The rule, as followed by other jurisdictions, is that an amended bill need not be referred to committee or considered on three separate days in the House from which the bill which was amended originated, if the amendments are germane to, and do not wholly change, the general subject of the bill. ...
The general subject of the version of House Bill 1042 that was sent to the Senate for approval *539was, ... agricultural business in the Commonwealth, the general purpose being the increase of the impact of said business. It is the opinion of this Court that, by amending a bill to provide for what is in effect an unemployment compensation tax advantage to companies engaged in canning and freezing of fruits and vegetables, the Senate did not change the subject matter of said bill. By reducing the unemployment compensation tax rate for seasonal fruit and vegetable food processing operations in the Commonwealth, other fruit and vegetable food processing operations may be attracted into conducting business in the Commonwealth.

Parker at 122-3, 540 A.2d at 328-29 (emphasis added) (citations omitted).

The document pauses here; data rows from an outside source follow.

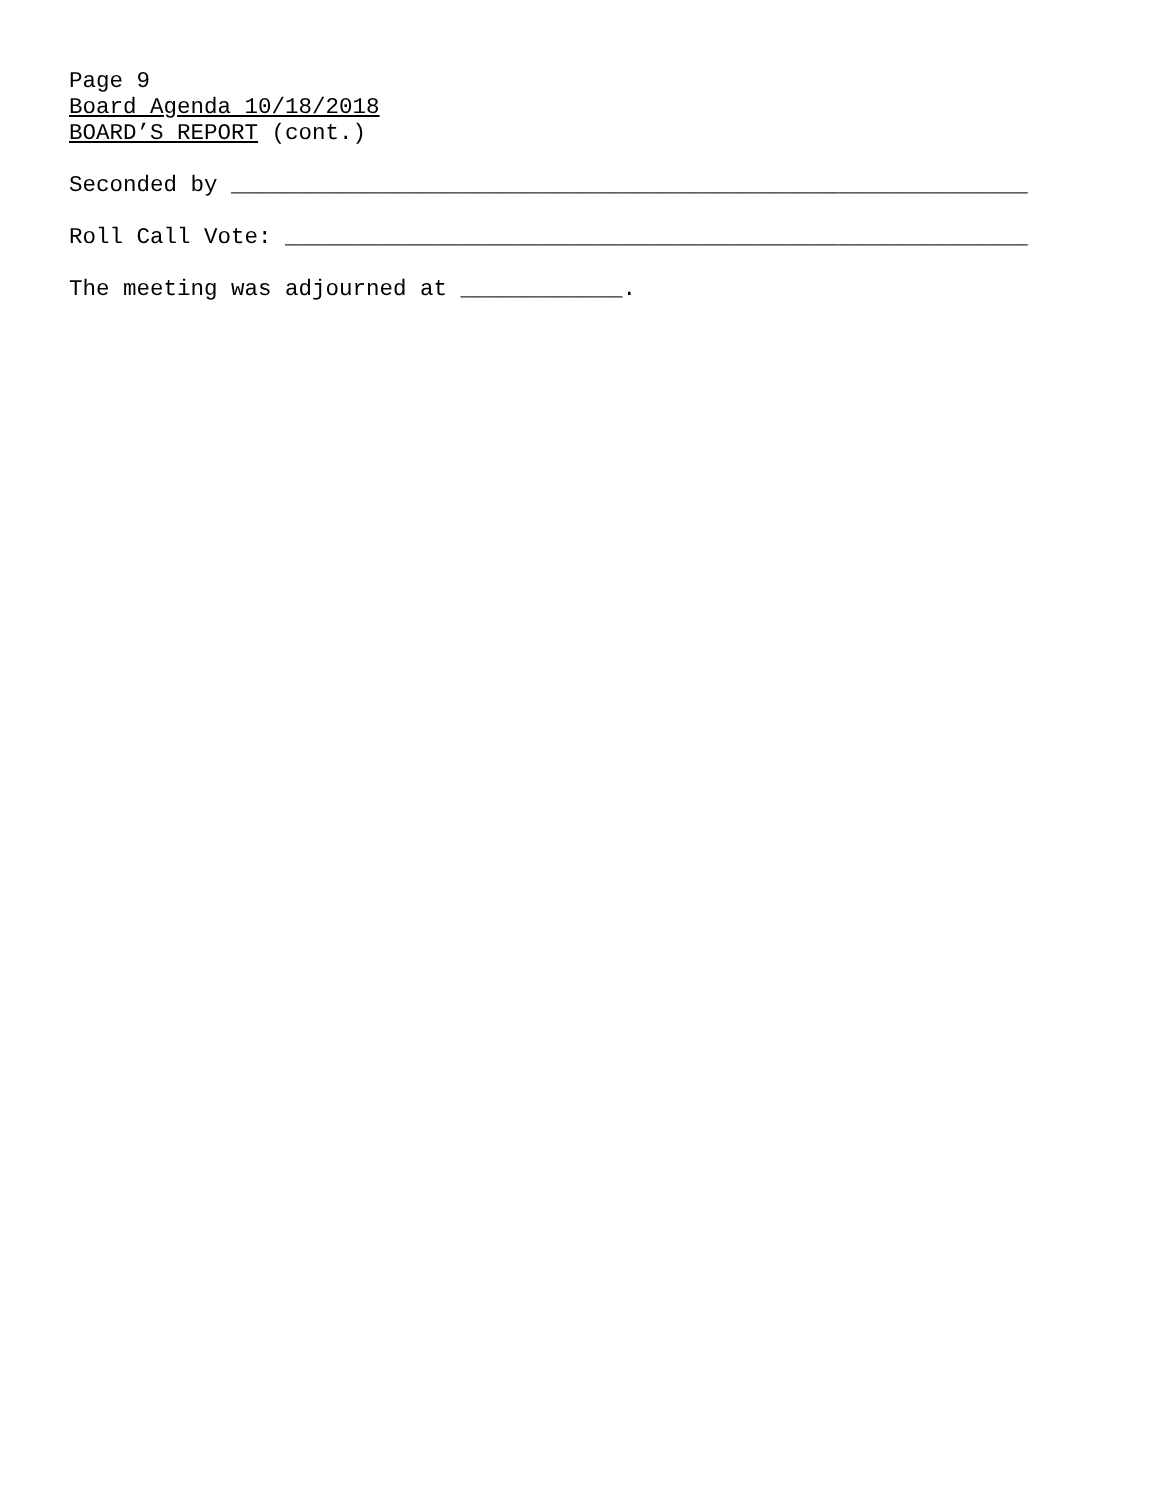Page 9 Board Agenda 10/18/2018 BOARD’S REPORT (cont.) Seconded by ___________________________________________________________ Roll Call Vote: _______________________________________________________ The meeting was adjourned at ____________.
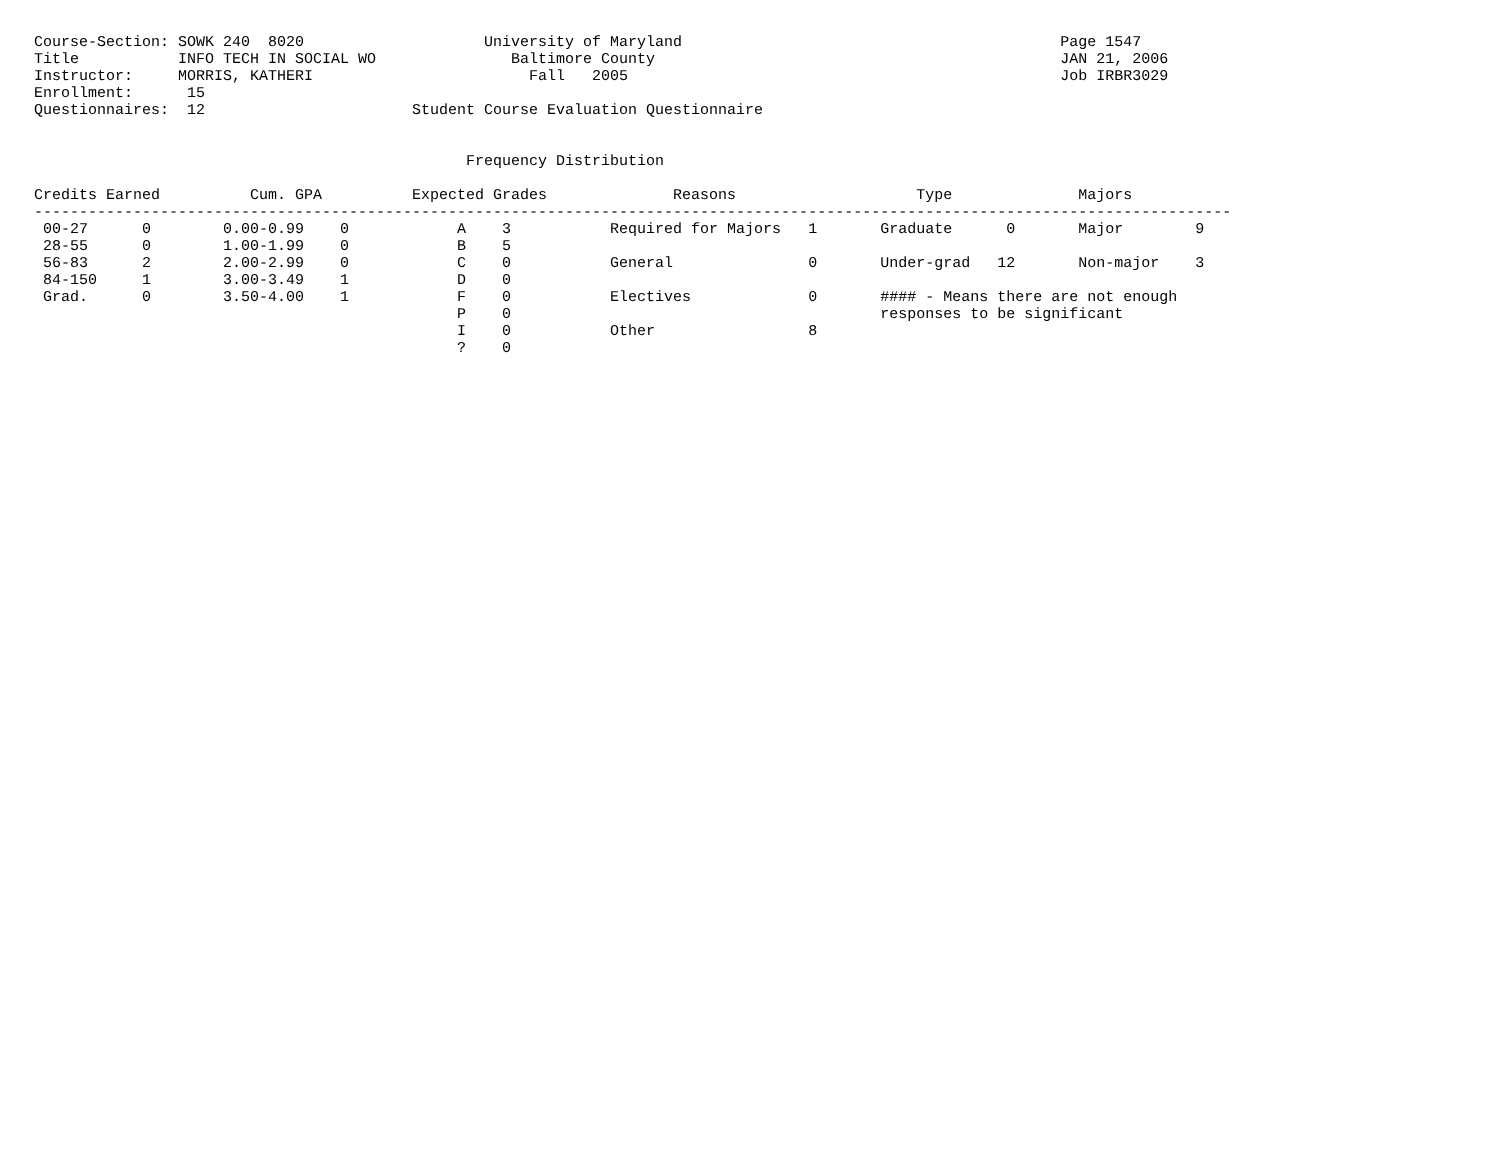Course-Section: SOWK 240  8020                    University of Maryland                                          Page 1547
Title           INFO TECH IN SOCIAL WO               Baltimore County                                             JAN 21, 2006
Instructor:     MORRIS, KATHERI                        Fall   2005                                                Job IRBR3029
Enrollment:      15
Questionnaires:  12                       Student Course Evaluation Questionnaire


                                                Frequency Distribution

Credits Earned          Cum. GPA          Expected Grades              Reasons                    Type              Majors
-------------------------------------------------------------------------------------------------------------------------------------
 00-27      0        0.00-0.99    0            A    3           Required for Majors   1       Graduate      0       Major        9
 28-55      0        1.00-1.99    0            B    5
 56-83      2        2.00-2.99    0            C    0           General               0       Under-grad   12       Non-major    3
 84-150     1        3.00-3.49    1            D    0
 Grad.      0        3.50-4.00    1            F    0           Electives             0       #### - Means there are not enough
                                               P    0                                         responses to be significant
                                               I    0           Other                 8
                                               ?    0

Parker was the first Pennsylvania case to apply the “germaneness” test to Article III, Sections 2 and 4 challenges. That is not to say that the concept was not recognized in Pennsylvania. Former Justice WILLIAM HUTCHINSON of the Pennsylvania Supreme Court, himself a member of the Legislature before being elected to that court, has recognized the existence of such a concept. “The permissible scope of amendments to a bill has always been extremely broad and the freedom to compromise in conference is a sine qua non of the legislative process. Essentially, however, the legislature has adhered to the requirement that all amendments be germane.” Consumer Party of Pennsylvania v. Commonwealth, 510 Pa. 158, 188, 507 A.2d 323, 338 (1986) (concurring opinion by HUTCHINSON, J., joined by PAPADAKOS, J.). We therefore must apply the test of Parker to decide if Sections 2 and 4 were violated in the passage of Act 15.

*540The present bill initially considered on three occasions in the Senate, as previously mentioned, dealt with payments of estimated taxes by farmers. The bill in which the Senate concurred upon return from the House included transactions of PARD members described earlier within the purview of the Installment Sales Act. In our view, the latter is not germane to the former. Rather, the amendments finally passed by the House wholly changed the original bill. Because the Senate neither referred the amended bill to committee nor considered it three times, both Sections 2 and 4 of Article III have been violated. Parker.

The Commonwealth argues that the amendments were germane as both bills affect the economic well being of the Commonwealth. To take such a broad view of the germaneness test would, in our view, render that test meaningless. We do not take lightly the action of declaring Act 15 unconstitutional, for we are ever mindful of the deference owed to co-equal branches of government. Where, however, the Legislature has violated a section of Article III in passing legislation, we must fulfill our duty of interpreting the Constitution and where need be, as here, hold that Act 15 has been passed in an unconstitutional fashion. Accord Scudder v. Smith, 331 Pa. 165, 200 A. 601 (1938).2

Order

NOW, February 22, 1989, the petitioner’s motion for summary judgment is granted and it is hereby declared that the Act of February 26, 1988, P.L. 78, Act No. 1988-15, is unconstitutional. Respondents’ motion for summary judgment is denied.

Respondent Casey argues that the action against him should be dismissed because he is not a necessary party. Because of our resolution of the other questions posed, we need not address this argument.

Because of our resolution of PARD’s claims under Sections 2 and 4 of Article III, we need not address PARD’s argument that Article III, Section 1 was violated.